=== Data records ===
----

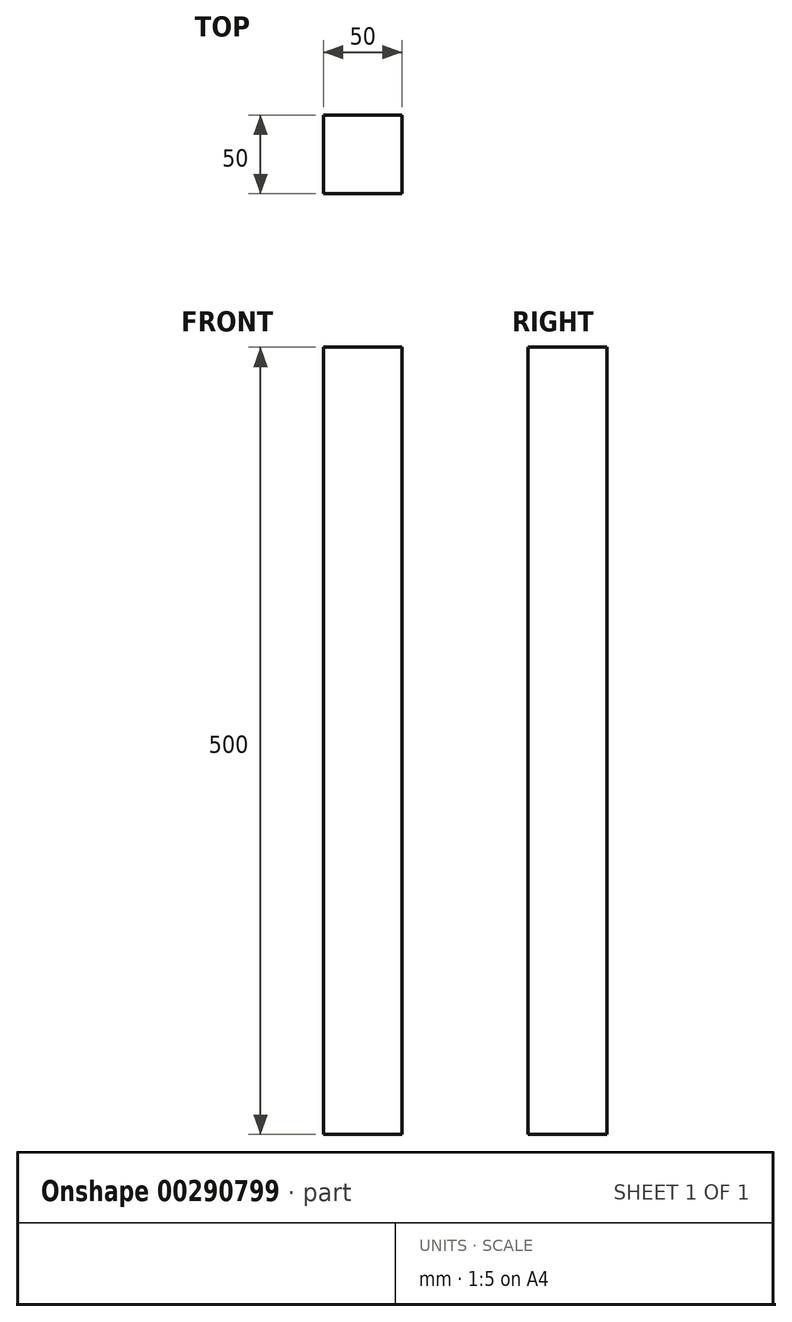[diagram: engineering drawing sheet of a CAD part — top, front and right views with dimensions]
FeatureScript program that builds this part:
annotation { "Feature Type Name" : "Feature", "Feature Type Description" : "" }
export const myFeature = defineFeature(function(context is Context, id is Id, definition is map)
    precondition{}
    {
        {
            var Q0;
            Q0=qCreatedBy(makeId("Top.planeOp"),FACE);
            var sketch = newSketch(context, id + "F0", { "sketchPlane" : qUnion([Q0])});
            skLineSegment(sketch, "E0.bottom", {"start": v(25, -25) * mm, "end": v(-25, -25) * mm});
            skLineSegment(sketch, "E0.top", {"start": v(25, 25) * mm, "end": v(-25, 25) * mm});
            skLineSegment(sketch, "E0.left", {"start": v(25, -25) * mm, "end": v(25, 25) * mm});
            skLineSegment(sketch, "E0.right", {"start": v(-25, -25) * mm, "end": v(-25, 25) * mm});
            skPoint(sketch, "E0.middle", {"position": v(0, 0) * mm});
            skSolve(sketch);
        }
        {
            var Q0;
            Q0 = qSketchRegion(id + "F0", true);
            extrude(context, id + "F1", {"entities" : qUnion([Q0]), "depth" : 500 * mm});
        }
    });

----

=== WHAT THE TASK ASKS ===
Rewrite the listing with "500" replaced by "250" and everything else unchanged. Leave the pictures out of your answer.

=== TASK OUTPUT ===
[diagram: engineering drawing sheet of a CAD part — top, front and right views with dimensions]
FeatureScript program that builds this part:
annotation { "Feature Type Name" : "Feature", "Feature Type Description" : "" }
export const myFeature = defineFeature(function(context is Context, id is Id, definition is map)
    precondition{}
    {
        {
            var Q0;
            Q0=qCreatedBy(makeId("Top.planeOp"),FACE);
            var sketch = newSketch(context, id + "F0", { "sketchPlane" : qUnion([Q0])});
            skLineSegment(sketch, "E0.bottom", {"start": v(25, -25) * mm, "end": v(-25, -25) * mm});
            skLineSegment(sketch, "E0.top", {"start": v(25, 25) * mm, "end": v(-25, 25) * mm});
            skLineSegment(sketch, "E0.left", {"start": v(25, -25) * mm, "end": v(25, 25) * mm});
            skLineSegment(sketch, "E0.right", {"start": v(-25, -25) * mm, "end": v(-25, 25) * mm});
            skPoint(sketch, "E0.middle", {"position": v(0, 0) * mm});
            skSolve(sketch);
        }
        {
            var Q0;
            Q0 = qSketchRegion(id + "F0", true);
            extrude(context, id + "F1", {"entities" : qUnion([Q0]), "depth" : 250 * mm});
        }
    });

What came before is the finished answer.